Avant que notre livre ne débute, Louise dansait à l'Eldorado. Quatre collégiens allaient l'y applaudir et lui lancer des bouquets de violettes. Le premier janvier, ils voulurent lui donner un pendentif. Le filou de la bande escamota une émeraude chez une vieille parente. Il accepta naïvement qu'on tirerait au sort celui qui l'offrirait. Le sort désigna le plus timide. Louise remercia d'une caresse. Ils se dirent qu'une émeraude chez une actrice est une goutte d'eau dans l'océan. Ils oubliaient que l'océan existe à force de gouttes d'eau.

Longtemps après l'épisode qui ferme notre livre, le timide, devenu diplomate, rencontra Louise. On remua des souvenirs.

—Vous savez, dit-elle, la fausse émeraude? Je l'avais donnée à ma mère. Elle la portait toujours. Elle a voulu être enterrée avec.

Le diplomate lui avoua le vol et que l'émeraude était véritable. Louise pâlit.

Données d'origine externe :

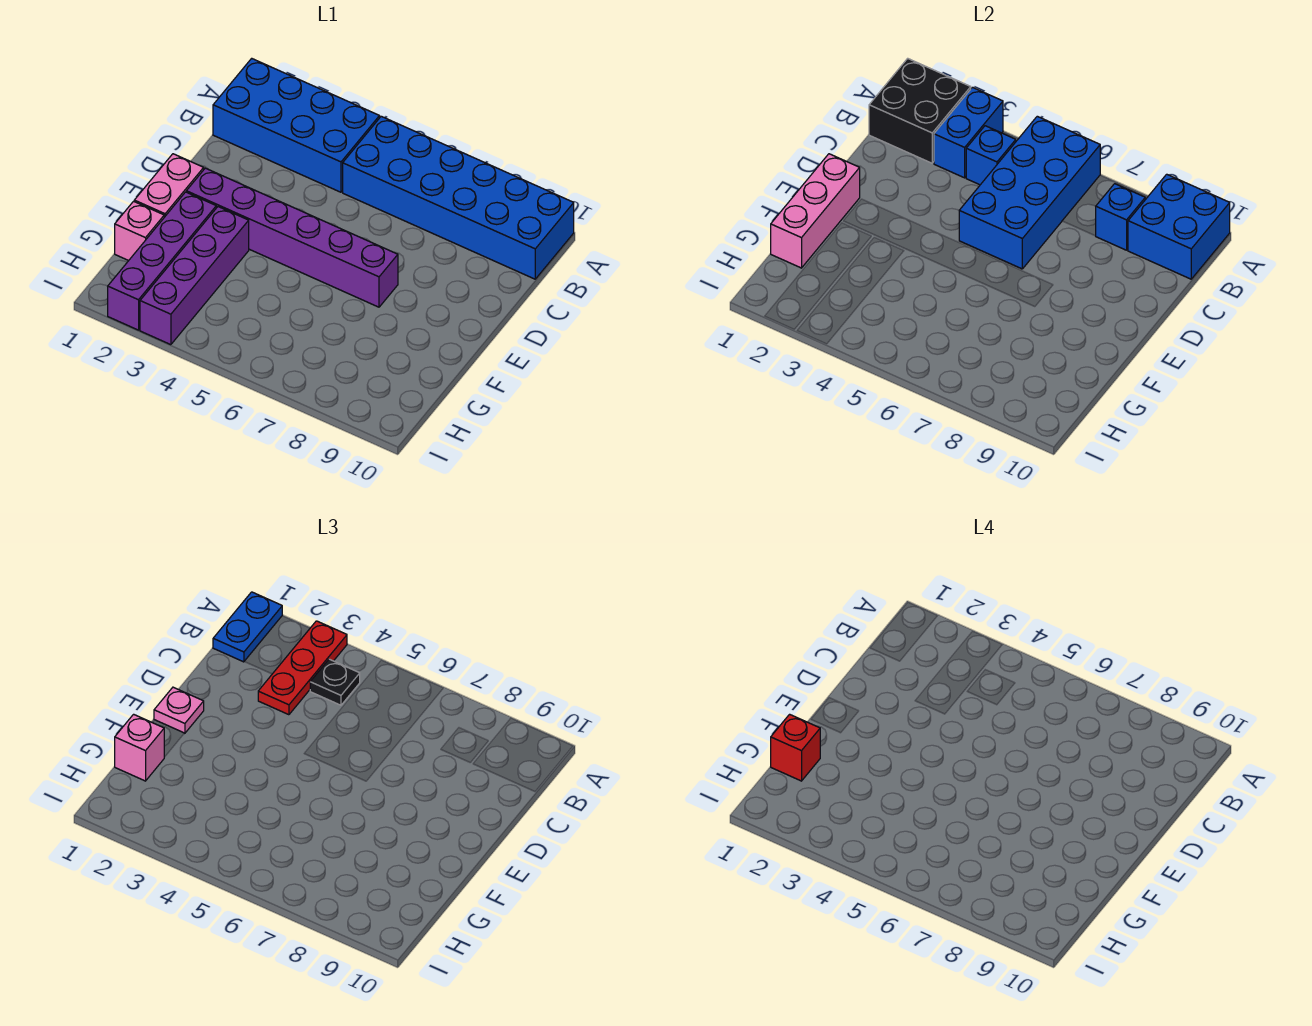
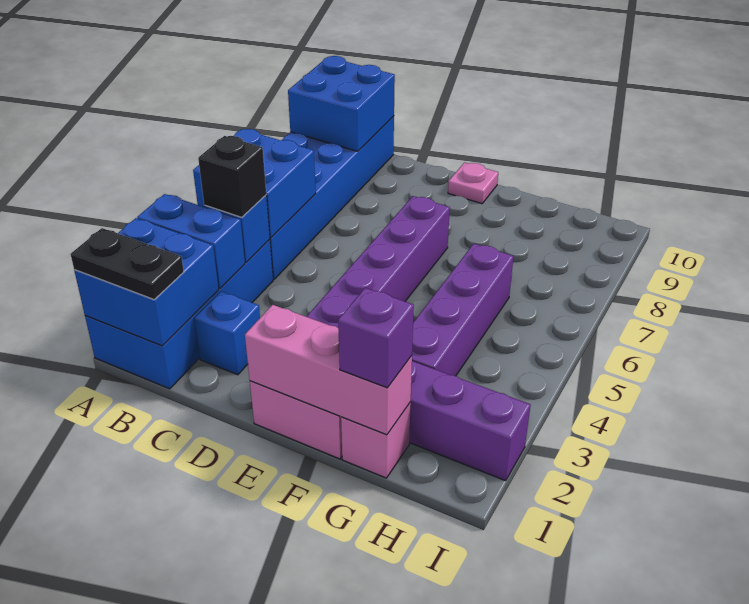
black 2x2 brick [869,58,971,163] -> blue 2x2 brick [74,218,219,346]
blue 1x2 plate [213,592,282,662] -> black 1x2 plate [71,228,184,300]
red 1x3 plate [258,621,347,715] -> none
blue 2x4 brick [959,116,1100,269] -> blue 2x2 brick [193,129,316,238]
black 1x1 plate [310,659,360,705] -> black 1x1 brick [198,136,266,217]
blue 1x1 brick [1096,184,1145,250] -> blue 1x1 brick moved to [194,291,260,375]
pink 1x1 plate [154,687,204,733] -> pink 1x1 plate moved to [448,163,498,204]
purple 1x4 brick [140,207,249,345] -> purple 1x4 brick turned to [412,244,514,376]
pink 1x1 brick [115,714,164,781] -> purple 1x1 brick [338,288,414,388]
red 1x1 brick [771,714,820,781] -> none

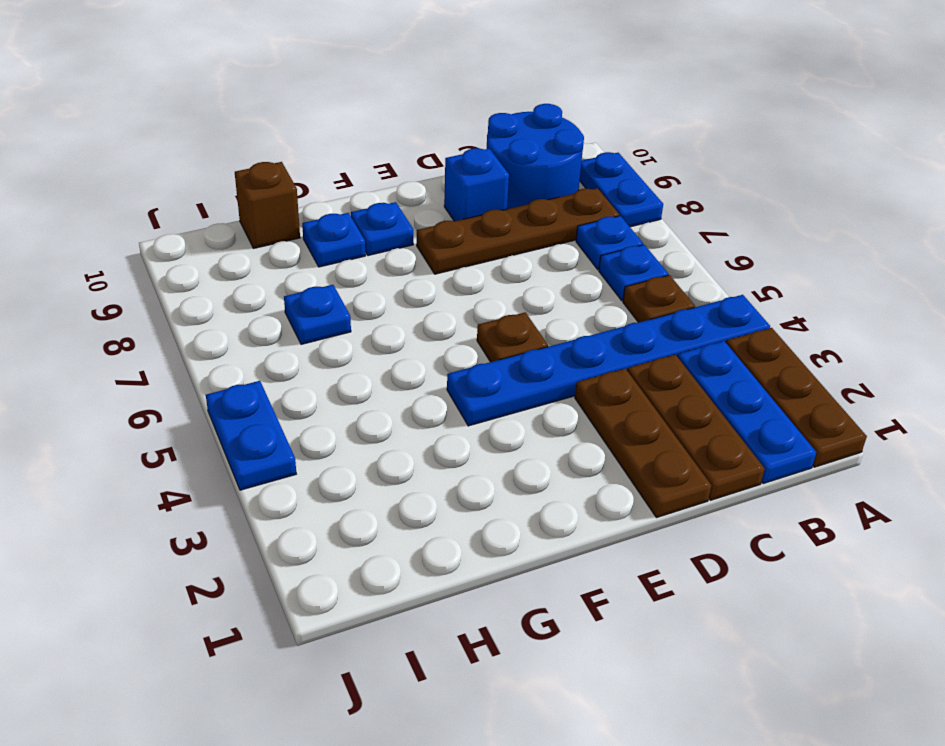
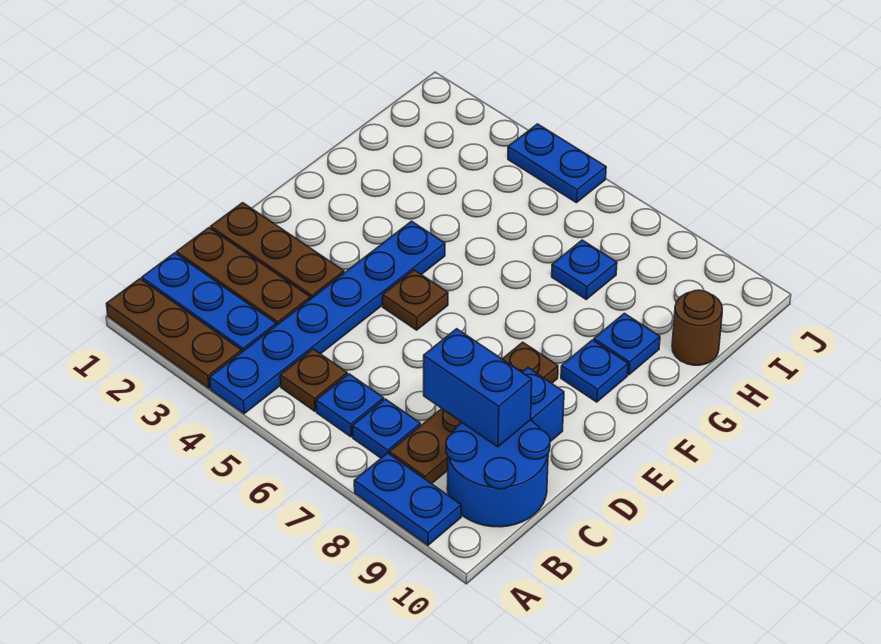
none -> blue 1x2 brick [424,329,532,447]
brown 1x1 brick [235,162,300,249] -> brown 1x1 round brick [672,290,722,365]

—Pouvez-vous me le jurer? demanda-t-elle. Et il n'osa jurer parce que Louise venait de prendre une figure de fossoyeur.

Revenons rue Montchanin.

Les deux couples fréquentaient un skating. Ils y allèrent. Ils connaissaient les professeurs et le barman.

Un jeune homme au visage de blanchisseuse, qui portait une cape et un collier de perles, se promenait entre les tables, souriait aux uns, bousculait les autres, criait qu'il avait mal au cœur à force de tourner. Sa voix apprise ressemblait aux courbes ridicules du modern-style.

Ce monstre se fût fait lapider n'importe où. Là, il était fétiche. On le cajolait, on se sentait fier qu'il vous adressât la parole. Il serra la main de Germaine et de Louise, fit aux hommes un geste de grande coquette.

La moitié d'ombre de Jacques envoyait en vain à sa moitié de lumière un esprit d'inconfort moral. Il avait adopté un rythme boiteux. Il s'y complaisait. Il longeait les toits sans vertige, avec une démarche de somnambule.